++++ SUPPLIED RECORDS

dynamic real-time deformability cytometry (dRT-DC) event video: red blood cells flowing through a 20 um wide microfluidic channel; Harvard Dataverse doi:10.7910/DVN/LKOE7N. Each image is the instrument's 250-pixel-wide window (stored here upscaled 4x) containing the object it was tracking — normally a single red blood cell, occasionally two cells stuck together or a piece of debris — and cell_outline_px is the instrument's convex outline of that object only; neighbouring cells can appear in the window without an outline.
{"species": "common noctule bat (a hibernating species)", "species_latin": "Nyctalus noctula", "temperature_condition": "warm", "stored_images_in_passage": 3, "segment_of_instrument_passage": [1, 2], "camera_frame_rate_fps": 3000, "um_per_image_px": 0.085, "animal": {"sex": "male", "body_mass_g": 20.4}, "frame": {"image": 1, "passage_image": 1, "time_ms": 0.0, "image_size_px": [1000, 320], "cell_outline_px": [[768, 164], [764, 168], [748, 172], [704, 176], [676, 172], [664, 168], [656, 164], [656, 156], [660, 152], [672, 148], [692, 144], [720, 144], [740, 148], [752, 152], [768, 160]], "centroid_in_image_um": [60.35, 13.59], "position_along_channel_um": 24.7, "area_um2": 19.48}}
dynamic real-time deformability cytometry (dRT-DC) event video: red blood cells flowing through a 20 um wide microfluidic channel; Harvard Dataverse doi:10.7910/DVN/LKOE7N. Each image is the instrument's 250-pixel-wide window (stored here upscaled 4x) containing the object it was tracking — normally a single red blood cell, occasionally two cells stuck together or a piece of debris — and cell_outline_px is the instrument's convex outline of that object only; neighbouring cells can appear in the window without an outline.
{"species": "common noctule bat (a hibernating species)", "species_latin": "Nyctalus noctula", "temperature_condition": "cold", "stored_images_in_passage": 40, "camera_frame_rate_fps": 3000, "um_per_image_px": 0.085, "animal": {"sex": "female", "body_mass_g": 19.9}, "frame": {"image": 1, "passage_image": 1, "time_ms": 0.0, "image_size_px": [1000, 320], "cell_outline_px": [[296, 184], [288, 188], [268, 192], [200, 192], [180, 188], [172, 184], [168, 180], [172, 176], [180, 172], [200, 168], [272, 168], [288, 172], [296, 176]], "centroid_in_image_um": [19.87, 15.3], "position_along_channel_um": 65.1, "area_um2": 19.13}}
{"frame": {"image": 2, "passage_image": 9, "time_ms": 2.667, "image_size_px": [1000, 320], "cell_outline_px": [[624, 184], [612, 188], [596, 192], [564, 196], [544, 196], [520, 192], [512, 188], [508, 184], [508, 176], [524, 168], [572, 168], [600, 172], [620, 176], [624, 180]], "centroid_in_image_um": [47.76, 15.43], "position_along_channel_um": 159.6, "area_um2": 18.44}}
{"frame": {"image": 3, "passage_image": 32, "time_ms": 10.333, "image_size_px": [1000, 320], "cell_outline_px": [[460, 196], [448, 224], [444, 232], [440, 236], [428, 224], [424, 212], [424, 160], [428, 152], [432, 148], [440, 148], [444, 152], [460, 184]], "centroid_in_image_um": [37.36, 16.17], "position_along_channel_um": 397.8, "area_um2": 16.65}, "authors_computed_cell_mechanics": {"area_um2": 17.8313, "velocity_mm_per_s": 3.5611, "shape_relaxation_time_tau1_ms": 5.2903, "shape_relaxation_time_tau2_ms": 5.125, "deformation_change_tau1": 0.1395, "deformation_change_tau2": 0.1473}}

++++++++

- TASK DESCRIPTION -
Return the entries in full, keeping every line exactly as it is.

- FINISHED TASK -
dynamic real-time deformability cytometry (dRT-DC) event video: red blood cells flowing through a 20 um wide microfluidic channel; Harvard Dataverse doi:10.7910/DVN/LKOE7N. Each image is the instrument's 250-pixel-wide window (stored here upscaled 4x) containing the object it was tracking — normally a single red blood cell, occasionally two cells stuck together or a piece of debris — and cell_outline_px is the instrument's convex outline of that object only; neighbouring cells can appear in the window without an outline.
{"species": "common noctule bat (a hibernating species)", "species_latin": "Nyctalus noctula", "temperature_condition": "warm", "stored_images_in_passage": 3, "segment_of_instrument_passage": [1, 2], "camera_frame_rate_fps": 3000, "um_per_image_px": 0.085, "animal": {"sex": "male", "body_mass_g": 20.4}, "frame": {"image": 1, "passage_image": 1, "time_ms": 0.0, "image_size_px": [1000, 320], "cell_outline_px": [[768, 164], [764, 168], [748, 172], [704, 176], [676, 172], [664, 168], [656, 164], [656, 156], [660, 152], [672, 148], [692, 144], [720, 144], [740, 148], [752, 152], [768, 160]], "centroid_in_image_um": [60.35, 13.59], "position_along_channel_um": 24.7, "area_um2": 19.48}}
dynamic real-time deformability cytometry (dRT-DC) event video: red blood cells flowing through a 20 um wide microfluidic channel; Harvard Dataverse doi:10.7910/DVN/LKOE7N. Each image is the instrument's 250-pixel-wide window (stored here upscaled 4x) containing the object it was tracking — normally a single red blood cell, occasionally two cells stuck together or a piece of debris — and cell_outline_px is the instrument's convex outline of that object only; neighbouring cells can appear in the window without an outline.
{"species": "common noctule bat (a hibernating species)", "species_latin": "Nyctalus noctula", "temperature_condition": "cold", "stored_images_in_passage": 40, "camera_frame_rate_fps": 3000, "um_per_image_px": 0.085, "animal": {"sex": "female", "body_mass_g": 19.9}, "frame": {"image": 1, "passage_image": 1, "time_ms": 0.0, "image_size_px": [1000, 320], "cell_outline_px": [[296, 184], [288, 188], [268, 192], [200, 192], [180, 188], [172, 184], [168, 180], [172, 176], [180, 172], [200, 168], [272, 168], [288, 172], [296, 176]], "centroid_in_image_um": [19.87, 15.3], "position_along_channel_um": 65.1, "area_um2": 19.13}}
{"frame": {"image": 2, "passage_image": 9, "time_ms": 2.667, "image_size_px": [1000, 320], "cell_outline_px": [[624, 184], [612, 188], [596, 192], [564, 196], [544, 196], [520, 192], [512, 188], [508, 184], [508, 176], [524, 168], [572, 168], [600, 172], [620, 176], [624, 180]], "centroid_in_image_um": [47.76, 15.43], "position_along_channel_um": 159.6, "area_um2": 18.44}}
{"frame": {"image": 3, "passage_image": 32, "time_ms": 10.333, "image_size_px": [1000, 320], "cell_outline_px": [[460, 196], [448, 224], [444, 232], [440, 236], [428, 224], [424, 212], [424, 160], [428, 152], [432, 148], [440, 148], [444, 152], [460, 184]], "centroid_in_image_um": [37.36, 16.17], "position_along_channel_um": 397.8, "area_um2": 16.65}, "authors_computed_cell_mechanics": {"area_um2": 17.8313, "velocity_mm_per_s": 3.5611, "shape_relaxation_time_tau1_ms": 5.2903, "shape_relaxation_time_tau2_ms": 5.125, "deformation_change_tau1": 0.1395, "deformation_change_tau2": 0.1473}}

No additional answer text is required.